### Текст упражнения
>>>

О персонах и системе. Человеческий фактор в медицине

52
Медицинская сестра – это сестра милосердия.

Все больше уважаю нашу медицину. Нашу – это сахалинскую, не будем о глобальных масштабах. Правда, недостатков еще хватает. Особенно раздражают мелочи, может быть, потому, что они, в отличие от крупных достижений, всегда надоедливо бросаются в глаза. 

Впрочем, по порядку.

Кто о чем, а вшивый о бане. Сия поговорка ухо не ласкает, но очень подходит для начала этих заметок. Ведь наш брат-пенсионер, затевая между собой душевные разговоры, в конце концов все сводит к своему здоровью, давно уже не богатырскому, и, стало быть, к этой самой медицине. Не замечали?.. Однако сразу хочу опровергнуть досужие рассуждения о том, будто ветераны могут только брюзжать да критиковать. Нет, хорошее мы тоже видим.

<<<

### Предоставленные сведения
>>>

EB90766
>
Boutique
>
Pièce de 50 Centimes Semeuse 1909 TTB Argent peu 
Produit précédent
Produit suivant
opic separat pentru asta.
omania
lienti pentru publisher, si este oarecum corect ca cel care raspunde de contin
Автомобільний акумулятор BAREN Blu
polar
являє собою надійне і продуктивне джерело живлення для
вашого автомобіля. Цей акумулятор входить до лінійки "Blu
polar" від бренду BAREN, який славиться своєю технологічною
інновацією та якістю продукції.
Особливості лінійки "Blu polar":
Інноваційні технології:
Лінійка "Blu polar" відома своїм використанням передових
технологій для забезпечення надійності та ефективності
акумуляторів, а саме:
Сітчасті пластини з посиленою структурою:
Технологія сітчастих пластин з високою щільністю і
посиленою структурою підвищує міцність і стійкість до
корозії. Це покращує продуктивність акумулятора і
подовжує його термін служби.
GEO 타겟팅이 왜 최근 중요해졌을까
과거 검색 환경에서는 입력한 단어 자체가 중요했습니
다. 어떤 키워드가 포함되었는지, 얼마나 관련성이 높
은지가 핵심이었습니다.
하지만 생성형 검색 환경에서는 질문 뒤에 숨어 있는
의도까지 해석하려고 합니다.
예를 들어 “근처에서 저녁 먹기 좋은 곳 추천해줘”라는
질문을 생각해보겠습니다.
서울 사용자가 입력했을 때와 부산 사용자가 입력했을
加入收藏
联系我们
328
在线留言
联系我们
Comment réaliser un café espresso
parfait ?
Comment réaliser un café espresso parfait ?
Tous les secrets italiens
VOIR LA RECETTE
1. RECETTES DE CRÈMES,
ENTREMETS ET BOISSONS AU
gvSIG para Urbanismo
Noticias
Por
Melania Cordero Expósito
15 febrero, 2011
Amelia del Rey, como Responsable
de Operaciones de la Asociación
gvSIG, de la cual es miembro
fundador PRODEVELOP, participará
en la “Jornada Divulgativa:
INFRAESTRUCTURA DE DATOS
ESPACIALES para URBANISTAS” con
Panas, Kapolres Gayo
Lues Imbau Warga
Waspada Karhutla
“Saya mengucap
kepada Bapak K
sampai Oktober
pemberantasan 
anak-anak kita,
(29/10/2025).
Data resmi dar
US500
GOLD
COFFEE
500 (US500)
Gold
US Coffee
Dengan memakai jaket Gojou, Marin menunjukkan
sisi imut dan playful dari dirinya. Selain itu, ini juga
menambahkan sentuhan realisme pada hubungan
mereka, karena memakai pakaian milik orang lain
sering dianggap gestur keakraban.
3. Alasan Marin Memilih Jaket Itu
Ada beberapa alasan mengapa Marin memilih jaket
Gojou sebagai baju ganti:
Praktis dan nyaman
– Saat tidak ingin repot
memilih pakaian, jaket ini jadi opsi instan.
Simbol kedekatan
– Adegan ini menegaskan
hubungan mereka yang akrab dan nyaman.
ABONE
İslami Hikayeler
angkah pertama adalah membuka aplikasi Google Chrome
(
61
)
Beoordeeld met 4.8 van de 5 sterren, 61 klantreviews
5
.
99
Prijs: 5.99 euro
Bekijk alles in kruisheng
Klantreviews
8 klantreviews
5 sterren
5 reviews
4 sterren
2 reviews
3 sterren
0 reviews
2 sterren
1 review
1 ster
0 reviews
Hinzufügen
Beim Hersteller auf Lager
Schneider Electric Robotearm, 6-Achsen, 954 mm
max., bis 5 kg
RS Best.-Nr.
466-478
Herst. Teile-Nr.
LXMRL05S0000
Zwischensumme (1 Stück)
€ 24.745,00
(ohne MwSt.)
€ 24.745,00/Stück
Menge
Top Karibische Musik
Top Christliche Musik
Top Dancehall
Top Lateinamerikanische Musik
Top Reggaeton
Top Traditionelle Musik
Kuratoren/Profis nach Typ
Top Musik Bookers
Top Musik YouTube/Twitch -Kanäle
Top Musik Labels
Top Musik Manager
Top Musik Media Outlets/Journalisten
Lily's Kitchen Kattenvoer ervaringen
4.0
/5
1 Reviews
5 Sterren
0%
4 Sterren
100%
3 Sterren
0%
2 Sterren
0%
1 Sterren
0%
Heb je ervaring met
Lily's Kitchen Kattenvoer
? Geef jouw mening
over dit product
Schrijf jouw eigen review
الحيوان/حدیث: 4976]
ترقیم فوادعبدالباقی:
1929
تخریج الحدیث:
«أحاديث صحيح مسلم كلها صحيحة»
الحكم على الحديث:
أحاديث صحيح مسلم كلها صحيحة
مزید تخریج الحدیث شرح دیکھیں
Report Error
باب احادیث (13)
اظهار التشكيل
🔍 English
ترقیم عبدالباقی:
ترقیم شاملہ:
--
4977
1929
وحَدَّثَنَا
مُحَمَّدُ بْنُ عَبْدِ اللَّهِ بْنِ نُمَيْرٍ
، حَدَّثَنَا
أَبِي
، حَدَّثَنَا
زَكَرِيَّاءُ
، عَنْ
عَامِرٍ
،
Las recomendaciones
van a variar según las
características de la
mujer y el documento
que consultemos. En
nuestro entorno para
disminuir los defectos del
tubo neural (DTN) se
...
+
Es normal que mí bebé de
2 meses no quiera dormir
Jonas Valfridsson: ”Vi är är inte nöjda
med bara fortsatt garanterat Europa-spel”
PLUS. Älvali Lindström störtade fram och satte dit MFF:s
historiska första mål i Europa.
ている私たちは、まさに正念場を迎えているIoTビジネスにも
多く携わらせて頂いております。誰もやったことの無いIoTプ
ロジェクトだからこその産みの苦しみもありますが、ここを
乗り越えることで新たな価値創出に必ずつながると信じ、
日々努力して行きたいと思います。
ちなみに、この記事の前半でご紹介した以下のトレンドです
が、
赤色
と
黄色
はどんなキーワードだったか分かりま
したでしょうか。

<<<

### Набор заданий
a: Ответьте на вопросы по тексту о медицине.
(i) Кем названа медицинская сестра?
(ii) Какую медицину в тексте называют «нашей»?
(iii) Что из недостатков особенно раздражает?
b: Перепишите из текста о медицине фрагмент между словами «О персонах и» и «бросаются в глаза.» включительно.
Строки для выполнения заданий не понадобятся.

### Решения заданий
a:
(i) Сестрой милосердия.
(ii) Сахалинскую.
(iii) Мелочи.

b:
О персонах и системе. Человеческий фактор в медицине

52
Медицинская сестра – это сестра милосердия.

Все больше уважаю нашу медицину. Нашу – это сахалинскую, не будем о глобальных масштабах. Правда, недостатков еще хватает. Особенно раздражают мелочи, может быть, потому, что они, в отличие от крупных достижений, всегда надоедливо бросаются в глаза.